■ DIRECTIONS FOR THIS TASK ■
Exclude the pictures, then repeat the remaining data exactly.

■ PROVIDED DATA ■
· · · · · · ·

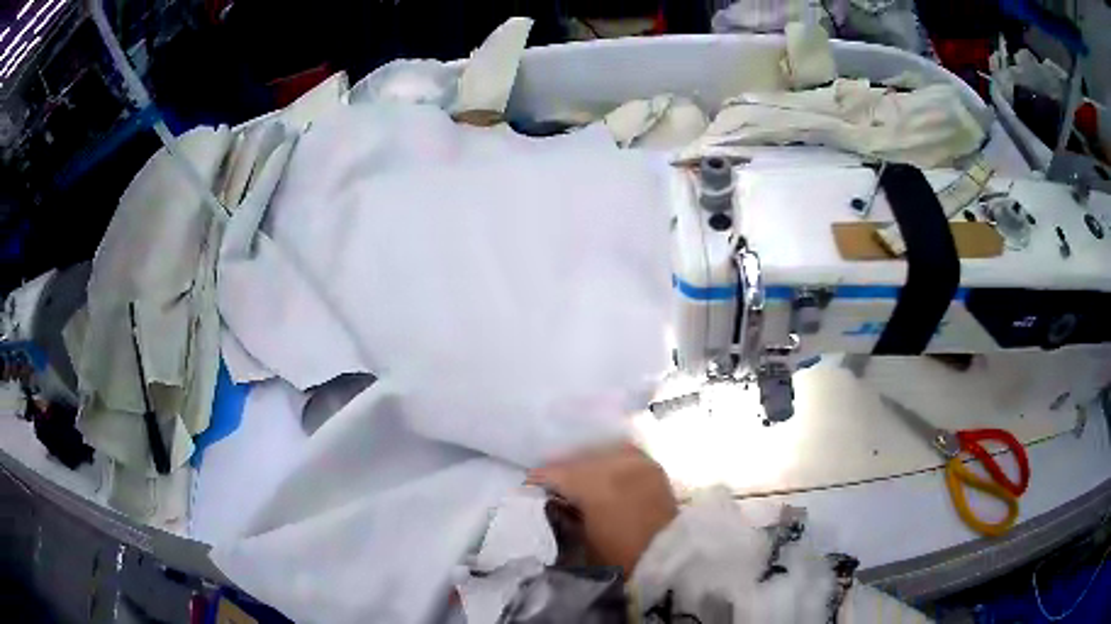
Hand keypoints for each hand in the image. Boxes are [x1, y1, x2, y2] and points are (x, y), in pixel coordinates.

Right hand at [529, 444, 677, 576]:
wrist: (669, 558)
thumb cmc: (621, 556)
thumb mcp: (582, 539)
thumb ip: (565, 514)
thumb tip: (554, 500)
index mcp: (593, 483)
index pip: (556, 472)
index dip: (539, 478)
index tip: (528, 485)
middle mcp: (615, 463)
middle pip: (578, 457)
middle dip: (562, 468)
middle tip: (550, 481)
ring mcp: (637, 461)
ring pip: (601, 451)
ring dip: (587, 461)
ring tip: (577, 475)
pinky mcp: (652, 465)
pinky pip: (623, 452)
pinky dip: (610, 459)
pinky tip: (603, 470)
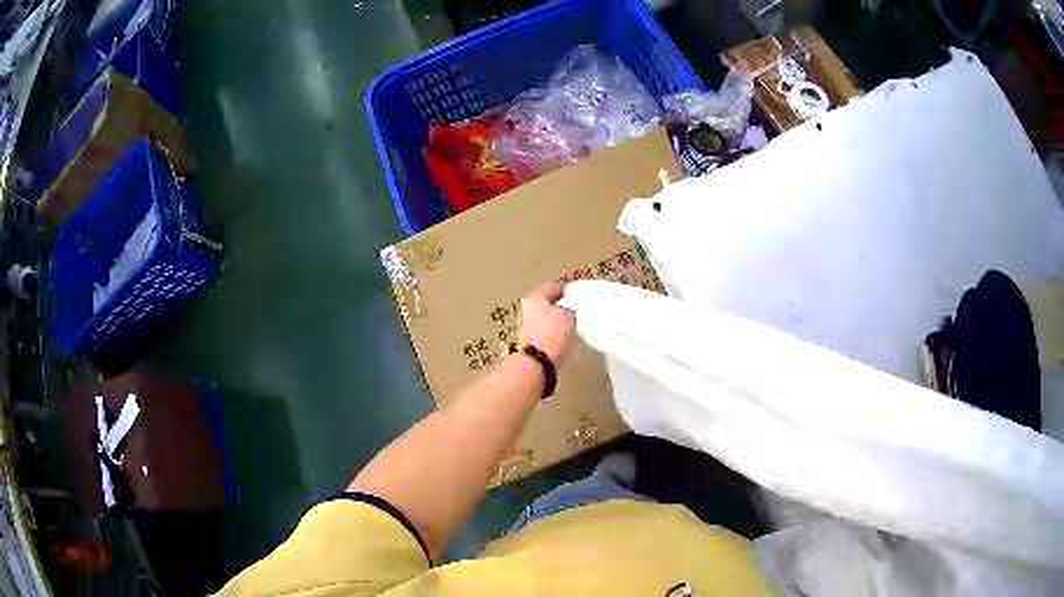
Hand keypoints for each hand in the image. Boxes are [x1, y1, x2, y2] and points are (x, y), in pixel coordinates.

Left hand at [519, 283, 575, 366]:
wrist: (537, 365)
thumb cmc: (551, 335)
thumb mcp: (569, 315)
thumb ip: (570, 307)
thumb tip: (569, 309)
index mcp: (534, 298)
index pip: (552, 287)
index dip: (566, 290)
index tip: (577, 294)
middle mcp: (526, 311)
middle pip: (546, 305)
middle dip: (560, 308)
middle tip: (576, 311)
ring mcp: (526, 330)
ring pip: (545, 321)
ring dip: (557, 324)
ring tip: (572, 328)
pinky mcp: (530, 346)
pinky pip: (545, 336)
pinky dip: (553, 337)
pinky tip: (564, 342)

· · · · · · ·

■ SOLUTION TO THIS PROBLEM ■
Hand keypoints for each hand in the image. Boxes are [x1, y1, x2, y2] and points are (x, y), in pixel coordinates.

Right hand at [529, 444, 677, 576]:
wrist: (669, 558)
thumb cmc: (621, 556)
thumb mcp: (582, 539)
thumb ip: (565, 514)
thumb tip: (554, 500)
index mcp: (593, 483)
index pip: (556, 472)
index dip: (539, 478)
index tip: (528, 485)
middle mcp: (615, 463)
middle pip: (578, 457)
middle dip: (562, 468)
middle tip: (550, 481)
ring mcp: (637, 461)
ring pip: (601, 451)
ring dip: (587, 461)
ring tip: (577, 475)
pinky mcp: (652, 465)
pinky pip: (623, 452)
pinky dip: (610, 459)
pinky tip: (603, 470)
Hand keypoints for each hand in the image. Boxes are [x1, y1, x2, y2] and points are (x, y), in pixel coordinates.

Left hand at [519, 283, 575, 366]:
wrist: (537, 365)
thumb cmc: (551, 335)
thumb mcp: (569, 315)
thumb ip: (570, 307)
thumb tip: (569, 309)
index mcp: (534, 298)
index pip: (552, 287)
index dip: (566, 290)
index tip: (577, 294)
middle mcp: (526, 311)
middle pip: (546, 305)
middle dip: (560, 308)
middle tip: (576, 311)
ring mcp: (526, 330)
ring pip: (545, 321)
ring dip: (557, 324)
ring tip: (572, 328)
pinky mcp: (530, 346)
pinky pip: (545, 336)
pinky dip: (553, 337)
pinky tip: (564, 342)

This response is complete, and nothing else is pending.